#### RAW DATA
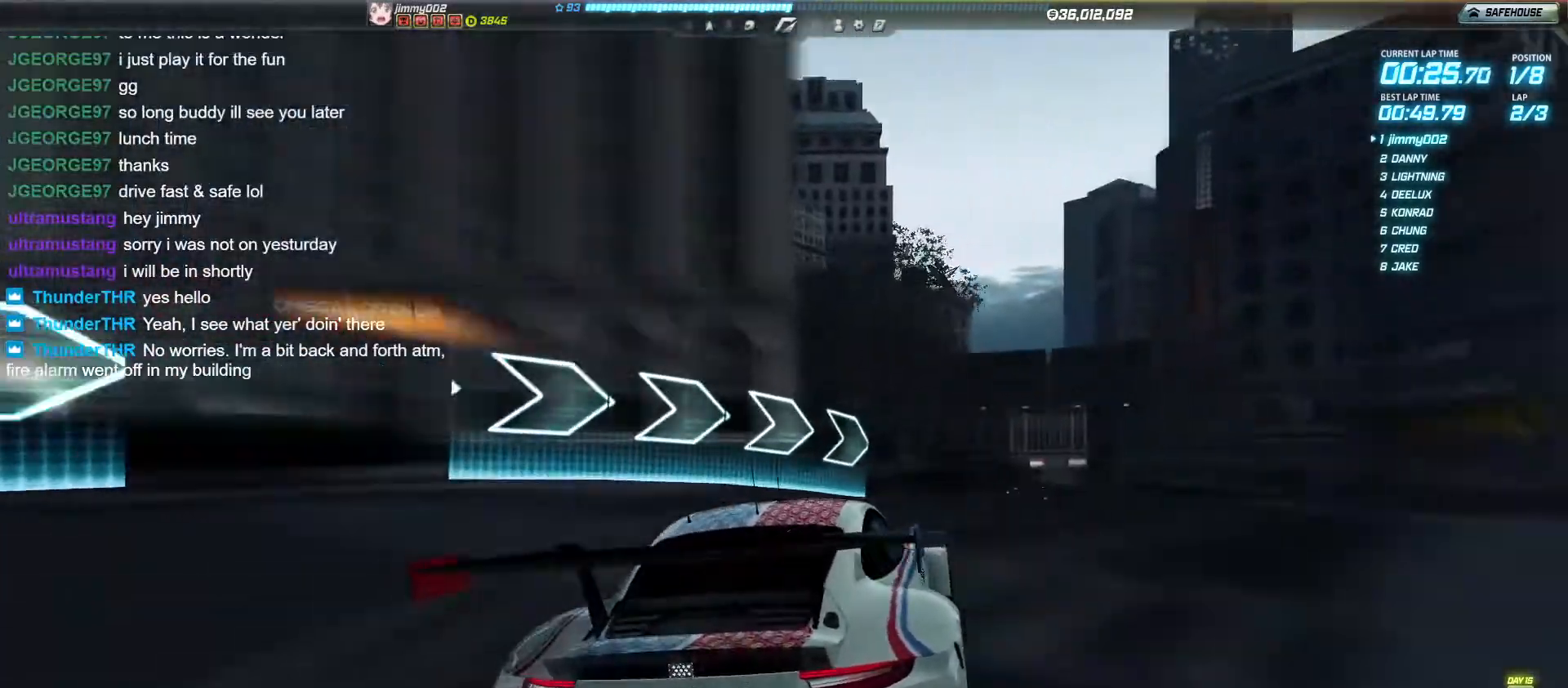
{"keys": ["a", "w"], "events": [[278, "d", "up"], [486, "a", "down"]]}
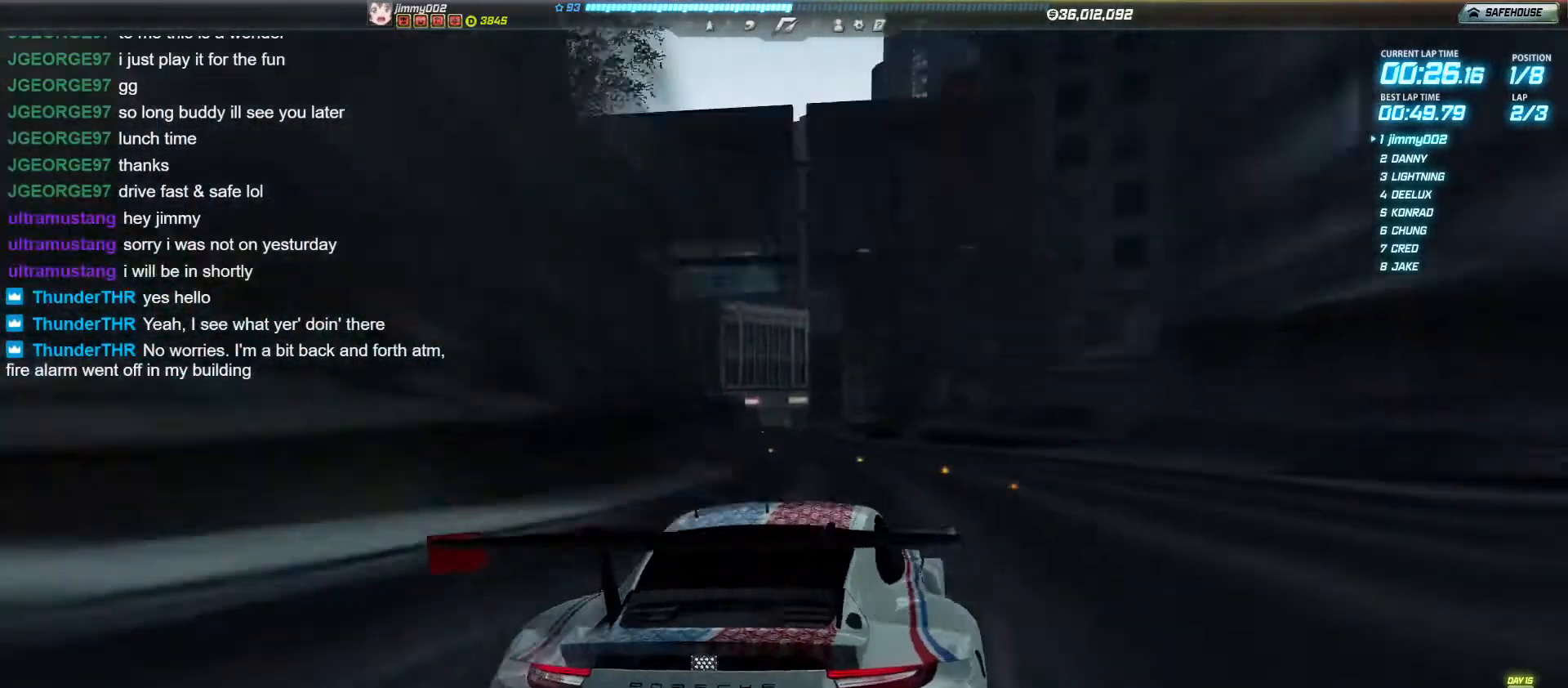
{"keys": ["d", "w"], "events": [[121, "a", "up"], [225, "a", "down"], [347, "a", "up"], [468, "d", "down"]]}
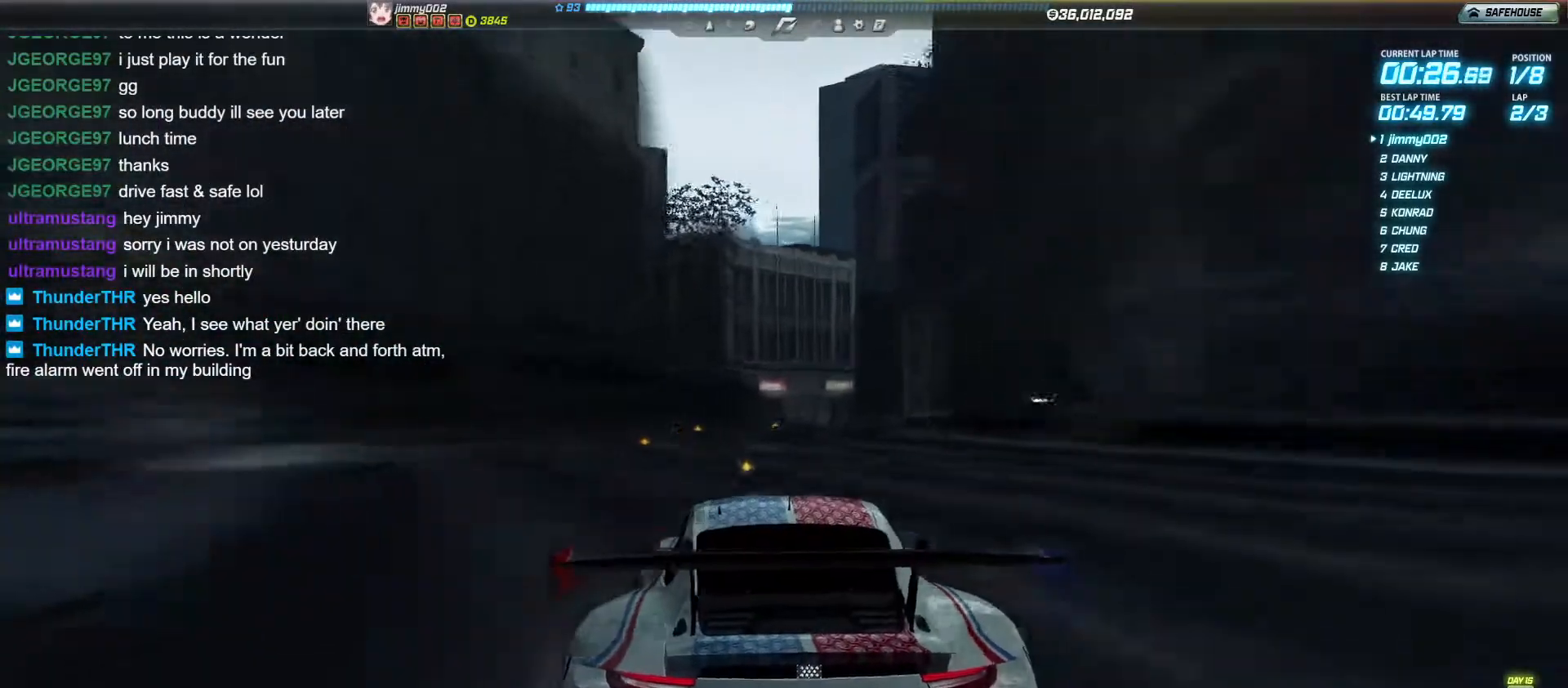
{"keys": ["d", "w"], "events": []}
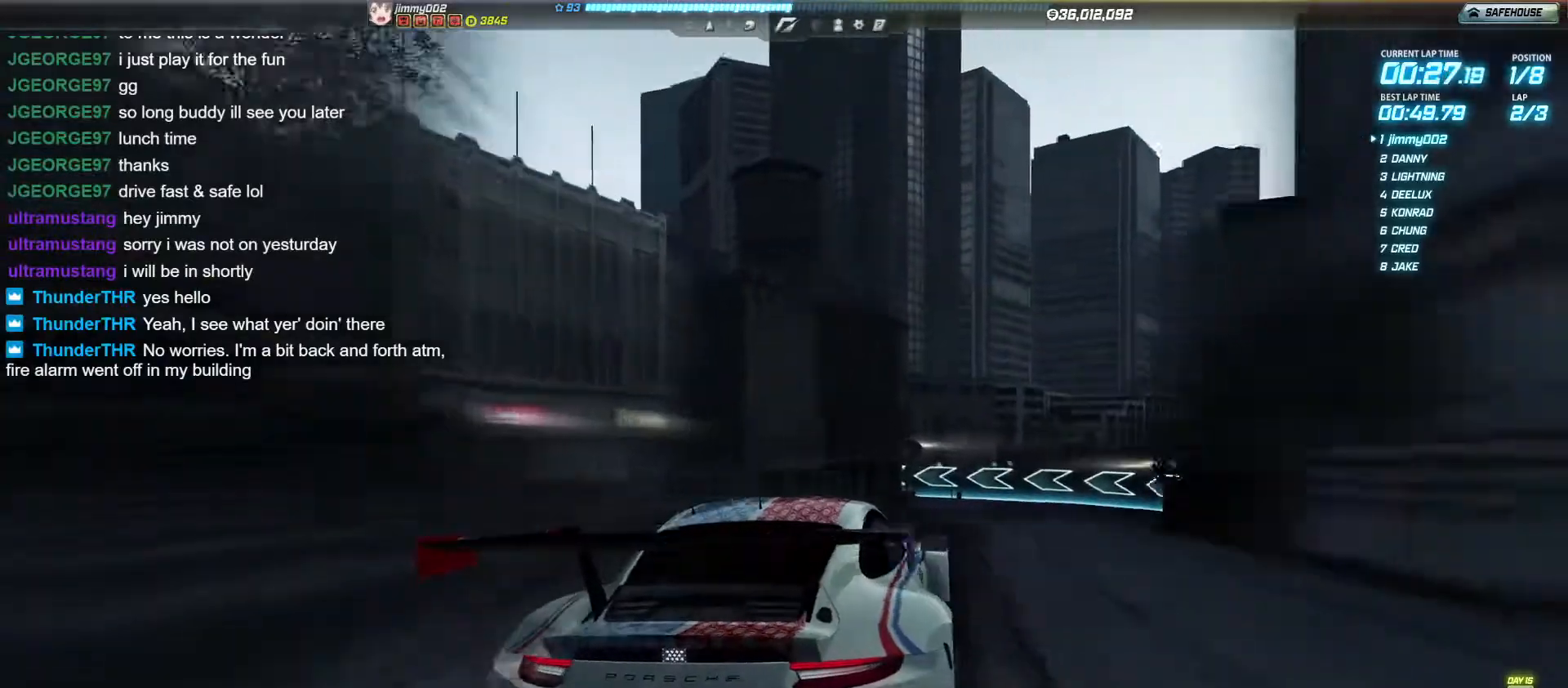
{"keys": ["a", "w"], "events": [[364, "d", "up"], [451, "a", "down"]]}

#### EXERCISE GOAL
Leave every picture out, and transcribe the data above exactly as it reads.

#### SOLUTION FOR THIS TASK
{"keys": ["a", "w"], "events": [[278, "d", "up"], [486, "a", "down"]]}
{"keys": ["d", "w"], "events": [[121, "a", "up"], [225, "a", "down"], [347, "a", "up"], [468, "d", "down"]]}
{"keys": ["d", "w"], "events": []}
{"keys": ["a", "w"], "events": [[364, "d", "up"], [451, "a", "down"]]}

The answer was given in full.